Nel linguaggio biblico quando non si vuole semplificare le cose si dice che
bisogna andare al principio, all’inizio. Bisogna andare a fondo. Smettere di
cercare la risposta facile, ma di andare a fondo, scavare. Andare a fondo sulla
nostra umanità e su Dio che sente una grande passione per la vita. Il sì di Dio
della vita si manifesta attraverso la Parola che dice relazione. Una Parola
capace di entrare in comunicazione, di creare relazioni. C’è un gesto che
separa, distingue. L’atto creativo di Dio chiama alla vita. La prima pagina
della genesi è un cantico che inneggia alla vita. Preservare la biodiversità è
un elemento importante per assicurare la vita. Dio dà spazio ad ogni elemento. Ci
sono elementi di morte che Dio non elimina, ma dà spazio ad ogni elemento. Dio
non elimina il buio. L’anti creazione è il diluvio. Dio separa, ma non elimina
il negativo: gli dà uno spazio. Cosa sarebbe la luce senza il buio? La
differenza diventa cifra che dà voce alla vita.
C’è
anche l’umanità. Nella prima creazione questa umanità creata alla fine riceve
una vocazione regale: poter non essere sottomesso. Questa creatura umana ha una
sua dignità, una creatura duale, uomo e donna, che rappresentano la cifra della
diversità. Dio crea mettendo ordine, dando spazio ad ogni elemento. Dio crea
chiamando. Dio nomina ed esprime un giudizio anche perché l’altro ha bisogno di
un riconoscimento. È l’abbraccio del neonato. L’umano nasce con una dignità
regale, “facciamo”: cosa significa? L’umanità è un progetto e non un prodotto
finito. Spesso abbiamo un immaginario che tutto è stato creato perfetto: la
cosa è più complessa. L’umanità è cosa buona, creata ad immagine di Dio, è un
progetto da costruire. La diversità maschile e femminile rappresenta la cifra
di tutte le diversità.
Seconda
narrazione, Gen 2. Gli elementi di morte sono rappresentati dal fatto che non c’è
acqua. Ci troviamo dinanzi al tema del senso della vita. La creatura umana è
presentata come una creatura al servizio ed è creata prima che il mondo fosse. Un
racconto spesso interpretato male. Il racconto prende inizio da elementi di
morte: Dio genera in condizioni pericolose. Non c’è un contadino che lavori la
terra: Dio crea l’uomo. Senza qualcuno che si prenda cura la creazione non ha
possibilità di svilupparsi. Dio crea la creatura umana dalla terra rossa. Dalla
terra Dio crea il terrestre. Queste storie non ci raccontano gli inizi, ma il
nostro presente. La vocazione originaria dell’umano è di custodire la terra. L’umano
è posto nel giardino con l’invito di nutrirsi di ogni albero eccetto uno. La
domanda è: che cosa ci nutre e che cosa ci è nocivo? Quali immagini di Dio ci
nutrano o ci fanno male?
Dio
si rende conto che l’umano è solo. Non è il maschio, ma è il terrestre. Non si
capisce se è maschio o femmina. Chi salverà il terrestre dalla sua solitudine. La
scena ci porta in una dimensione dove l’umano deve scegliere per capire chi
possa strapparlo dalla sua solitudine. Dio rimette le mani nella sua creazione.

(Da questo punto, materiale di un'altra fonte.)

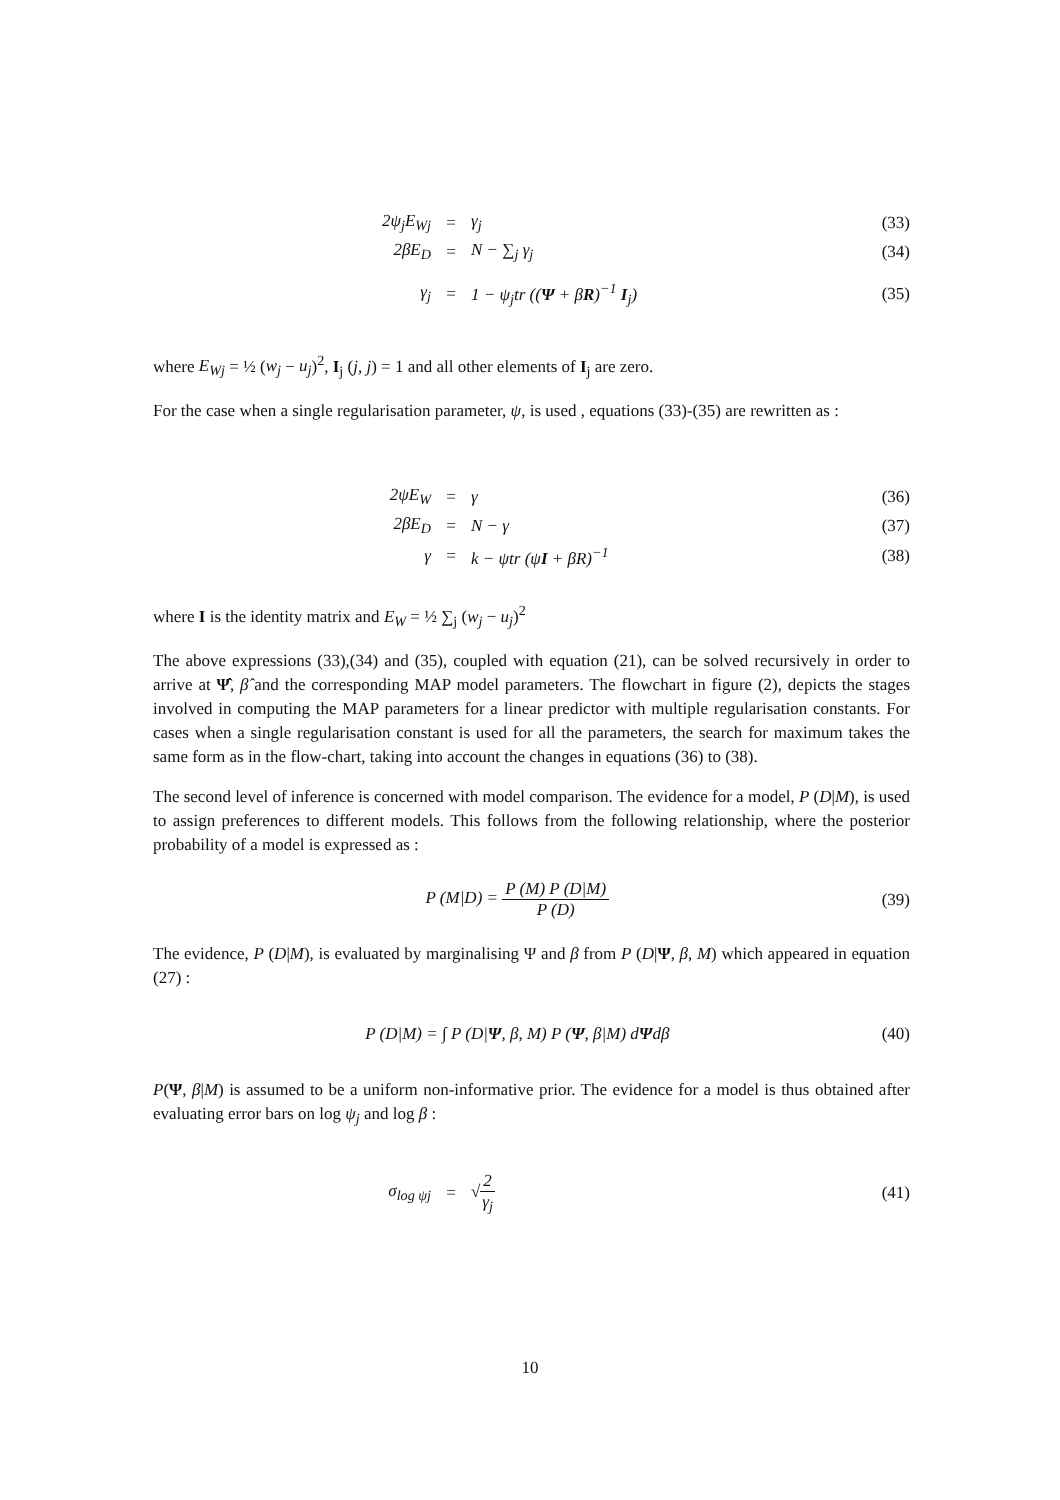2ψ<sub>j</sub>E<sub>Wj</sub> = γ<sub>j</sub> (33)
2βE<sub>D</sub> = N − ∑<sub>j</sub> γ<sub>j</sub> (34)
γ<sub>j</sub> = 1 − ψ<sub>j</sub>tr ((Ψ + βR)<sup>−1</sup> I<sub>j</sub>) (35)
where E<sub>Wj</sub> = ½ (w<sub>j</sub> − u<sub>j</sub>)<sup>2</sup>, I<sub>j</sub> (j, j) = 1 and all other elements of I<sub>j</sub> are zero.
For the case when a single regularisation parameter, ψ, is used , equations (33)-(35) are rewritten as :
2ψE<sub>W</sub> = γ (36)
2βE<sub>D</sub> = N − γ (37)
γ = k − ψtr (ψI + βR)<sup>−1</sup> (38)
where I is the identity matrix and E<sub>W</sub> = ½ ∑<sub>j</sub> (w<sub>j</sub> − u<sub>j</sub>)<sup>2</sup>
The above expressions (33),(34) and (35), coupled with equation (21), can be solved recursively in order to arrive at Ψ̂, β̂ and the corresponding MAP model parameters. The flowchart in figure (2), depicts the stages involved in computing the MAP parameters for a linear predictor with multiple regularisation constants. For cases when a single regularisation constant is used for all the parameters, the search for maximum takes the same form as in the flow-chart, taking into account the changes in equations (36) to (38).
The second level of inference is concerned with model comparison. The evidence for a model, P (D|M), is used to assign preferences to different models. This follows from the following relationship, where the posterior probability of a model is expressed as :
P (M|D) = P (M) P (D|M) P (D) (39)
The evidence, P (D|M), is evaluated by marginalising Ψ and β from P (D|Ψ, β, M) which appeared in equation (27) :
P (D|M) = ∫ P (D|Ψ, β, M) P (Ψ, β|M) dΨdβ
(40)
P(Ψ, β|M) is assumed to be a uniform non-informative prior. The evidence for a model is thus obtained after evaluating error bars on log ψ<sub>j</sub> and log β :
σ<sub>log ψj</sub> = √2 γ<sub>j</sub> (41)
10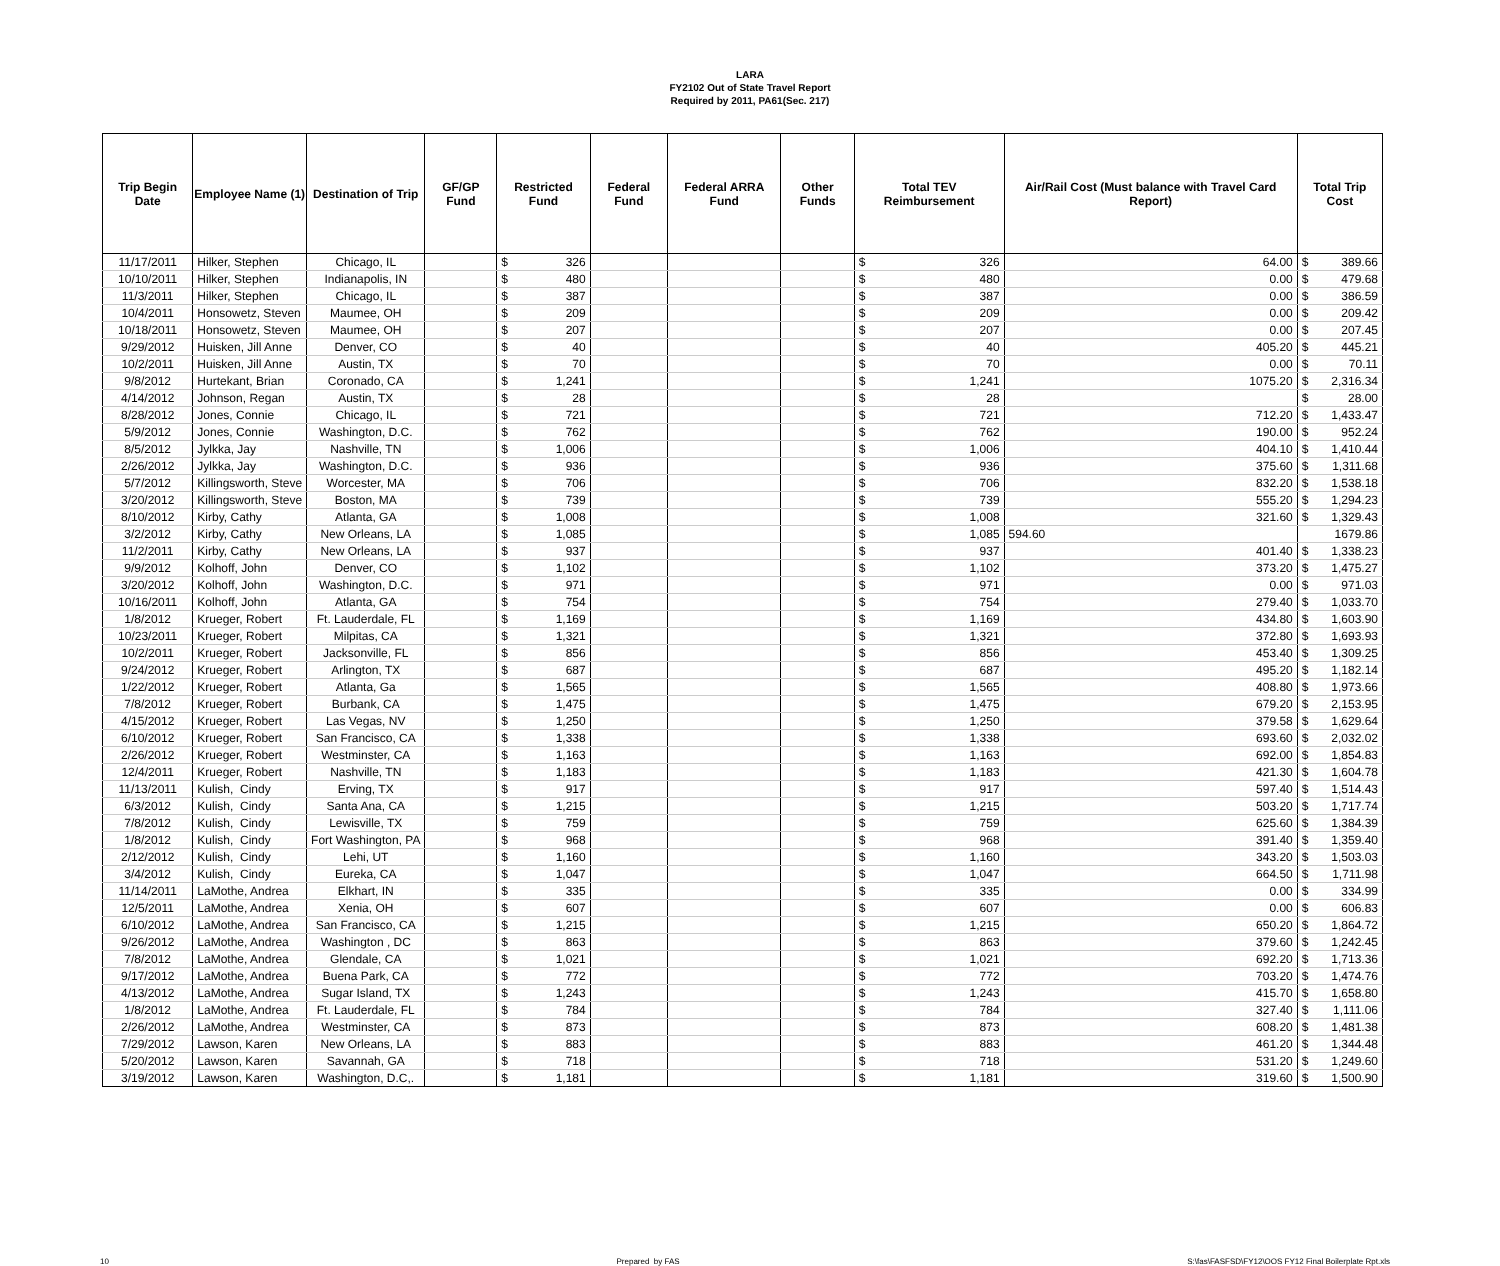LARA
FY2102 Out of State Travel Report
Required by 2011, PA61(Sec. 217)
| Trip Begin Date | Employee Name (1) | Destination of Trip | GF/GP Fund | Restricted Fund | Federal Fund | Federal ARRA Fund | Other Funds | Total TEV Reimbursement | Air/Rail Cost (Must balance with Travel Card Report) | Total Trip Cost |
| --- | --- | --- | --- | --- | --- | --- | --- | --- | --- | --- |
| 11/17/2011 | Hilker, Stephen | Chicago, IL | | $ 326 | | | | $ 326 | 64.00 | $ 389.66 |
| 10/10/2011 | Hilker, Stephen | Indianapolis, IN | | $ 480 | | | | $ 480 | 0.00 | $ 479.68 |
| 11/3/2011 | Hilker, Stephen | Chicago, IL | | $ 387 | | | | $ 387 | 0.00 | $ 386.59 |
| 10/4/2011 | Honsowetz, Steven | Maumee, OH | | $ 209 | | | | $ 209 | 0.00 | $ 209.42 |
| 10/18/2011 | Honsowetz, Steven | Maumee, OH | | $ 207 | | | | $ 207 | 0.00 | $ 207.45 |
| 9/29/2012 | Huisken, Jill Anne | Denver, CO | | $ 40 | | | | $ 40 | 405.20 | $ 445.21 |
| 10/2/2011 | Huisken, Jill Anne | Austin, TX | | $ 70 | | | | $ 70 | 0.00 | $ 70.11 |
| 9/8/2012 | Hurtekant, Brian | Coronado, CA | | $ 1,241 | | | | $ 1,241 | 1075.20 | $ 2,316.34 |
| 4/14/2012 | Johnson, Regan | Austin, TX | | $ 28 | | | | $ 28 | | $ 28.00 |
| 8/28/2012 | Jones, Connie | Chicago, IL | | $ 721 | | | | $ 721 | 712.20 | $ 1,433.47 |
| 5/9/2012 | Jones, Connie | Washington, D.C. | | $ 762 | | | | $ 762 | 190.00 | $ 952.24 |
| 8/5/2012 | Jylkka, Jay | Nashville, TN | | $ 1,006 | | | | $ 1,006 | 404.10 | $ 1,410.44 |
| 2/26/2012 | Jylkka, Jay | Washington, D.C. | | $ 936 | | | | $ 936 | 375.60 | $ 1,311.68 |
| 5/7/2012 | Killingsworth, Steve | Worcester, MA | | $ 706 | | | | $ 706 | 832.20 | $ 1,538.18 |
| 3/20/2012 | Killingsworth, Steve | Boston, MA | | $ 739 | | | | $ 739 | 555.20 | $ 1,294.23 |
| 8/10/2012 | Kirby, Cathy | Atlanta, GA | | $ 1,008 | | | | $ 1,008 | 321.60 | $ 1,329.43 |
| 3/2/2012 | Kirby, Cathy | New Orleans, LA | | $ 1,085 | | | | $ 1,085 | 594.60 | 1679.86 |
| 11/2/2011 | Kirby, Cathy | New Orleans, LA | | $ 937 | | | | $ 937 | 401.40 | $ 1,338.23 |
| 9/9/2012 | Kolhoff, John | Denver, CO | | $ 1,102 | | | | $ 1,102 | 373.20 | $ 1,475.27 |
| 3/20/2012 | Kolhoff, John | Washington, D.C. | | $ 971 | | | | $ 971 | 0.00 | $ 971.03 |
| 10/16/2011 | Kolhoff, John | Atlanta, GA | | $ 754 | | | | $ 754 | 279.40 | $ 1,033.70 |
| 1/8/2012 | Krueger, Robert | Ft. Lauderdale, FL | | $ 1,169 | | | | $ 1,169 | 434.80 | $ 1,603.90 |
| 10/23/2011 | Krueger, Robert | Milpitas, CA | | $ 1,321 | | | | $ 1,321 | 372.80 | $ 1,693.93 |
| 10/2/2011 | Krueger, Robert | Jacksonville, FL | | $ 856 | | | | $ 856 | 453.40 | $ 1,309.25 |
| 9/24/2012 | Krueger, Robert | Arlington, TX | | $ 687 | | | | $ 687 | 495.20 | $ 1,182.14 |
| 1/22/2012 | Krueger, Robert | Atlanta, Ga | | $ 1,565 | | | | $ 1,565 | 408.80 | $ 1,973.66 |
| 7/8/2012 | Krueger, Robert | Burbank, CA | | $ 1,475 | | | | $ 1,475 | 679.20 | $ 2,153.95 |
| 4/15/2012 | Krueger, Robert | Las Vegas, NV | | $ 1,250 | | | | $ 1,250 | 379.58 | $ 1,629.64 |
| 6/10/2012 | Krueger, Robert | San Francisco, CA | | $ 1,338 | | | | $ 1,338 | 693.60 | $ 2,032.02 |
| 2/26/2012 | Krueger, Robert | Westminster, CA | | $ 1,163 | | | | $ 1,163 | 692.00 | $ 1,854.83 |
| 12/4/2011 | Krueger, Robert | Nashville, TN | | $ 1,183 | | | | $ 1,183 | 421.30 | $ 1,604.78 |
| 11/13/2011 | Kulish, Cindy | Erving, TX | | $ 917 | | | | $ 917 | 597.40 | $ 1,514.43 |
| 6/3/2012 | Kulish, Cindy | Santa Ana, CA | | $ 1,215 | | | | $ 1,215 | 503.20 | $ 1,717.74 |
| 7/8/2012 | Kulish, Cindy | Lewisville, TX | | $ 759 | | | | $ 759 | 625.60 | $ 1,384.39 |
| 1/8/2012 | Kulish, Cindy | Fort Washington, PA | | $ 968 | | | | $ 968 | 391.40 | $ 1,359.40 |
| 2/12/2012 | Kulish, Cindy | Lehi, UT | | $ 1,160 | | | | $ 1,160 | 343.20 | $ 1,503.03 |
| 3/4/2012 | Kulish, Cindy | Eureka, CA | | $ 1,047 | | | | $ 1,047 | 664.50 | $ 1,711.98 |
| 11/14/2011 | LaMothe, Andrea | Elkhart, IN | | $ 335 | | | | $ 335 | 0.00 | $ 334.99 |
| 12/5/2011 | LaMothe, Andrea | Xenia, OH | | $ 607 | | | | $ 607 | 0.00 | $ 606.83 |
| 6/10/2012 | LaMothe, Andrea | San Francisco, CA | | $ 1,215 | | | | $ 1,215 | 650.20 | $ 1,864.72 |
| 9/26/2012 | LaMothe, Andrea | Washington , DC | | $ 863 | | | | $ 863 | 379.60 | $ 1,242.45 |
| 7/8/2012 | LaMothe, Andrea | Glendale, CA | | $ 1,021 | | | | $ 1,021 | 692.20 | $ 1,713.36 |
| 9/17/2012 | LaMothe, Andrea | Buena Park, CA | | $ 772 | | | | $ 772 | 703.20 | $ 1,474.76 |
| 4/13/2012 | LaMothe, Andrea | Sugar Island, TX | | $ 1,243 | | | | $ 1,243 | 415.70 | $ 1,658.80 |
| 1/8/2012 | LaMothe, Andrea | Ft. Lauderdale, FL | | $ 784 | | | | $ 784 | 327.40 | $ 1,111.06 |
| 2/26/2012 | LaMothe, Andrea | Westminster, CA | | $ 873 | | | | $ 873 | 608.20 | $ 1,481.38 |
| 7/29/2012 | Lawson, Karen | New Orleans, LA | | $ 883 | | | | $ 883 | 461.20 | $ 1,344.48 |
| 5/20/2012 | Lawson, Karen | Savannah, GA | | $ 718 | | | | $ 718 | 531.20 | $ 1,249.60 |
| 3/19/2012 | Lawson, Karen | Washington, D.C,. | | $ 1,181 | | | | $ 1,181 | 319.60 | $ 1,500.90 |
10 Prepared by FAS S:\fas\FASFSD\FY12\OOS FY12 Final Boilerplate Rpt.xls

Dio prende un lato di questo terrestre e con l’altro lato richiude questo
terrestre. Quando vede la donna il terrestre prende consapevolezza della sua
alterità e inizia a parlare: c’è un riconoscimento.
Il
narratore ha dato delle indicazioni per capire che è una storia che non andrà a
finire bene. L’uomo ha fatto qualcosa che spesso facciamo: dire all’altro la
sua funzione. Dare un nome significa dare l’identità. Il terrestre dà il nome
alla donna e gli dà un nome in sua funzione. L’inganno di questa storia è che
abbiamo preso per buono lo sguardo dell’uomo e non abbiamo ascoltato la
narrazione. Dio non ha tratto la donna dal maschio, ma dal terrestre. Questa
storia d’amore è incrinata. La diversità uomo-donna è la cifra di tutte le
diversità. La mia identità non è precostituita, ma si costruisce attraverso l’incontro
con l’altro. La parola di Dio ci viene consegnata come una parola plurale, perché
composta di tante narrazioni, non accostate le une accanto alle altre, ma
dialogano. Il codice della diversità permette a Dio di manifestarsi.
Nel
Nuovo Testamento nascono plurali. L’immaginario della Chiesa unica e omologata è
vicino all’immagine della torre di Babele. Anche l’Apocalisse per parlare di
Chiesa parla di sete chiese. Dio crea, genera la vita, che è sempre plurale. La
differenza è importante e custodita.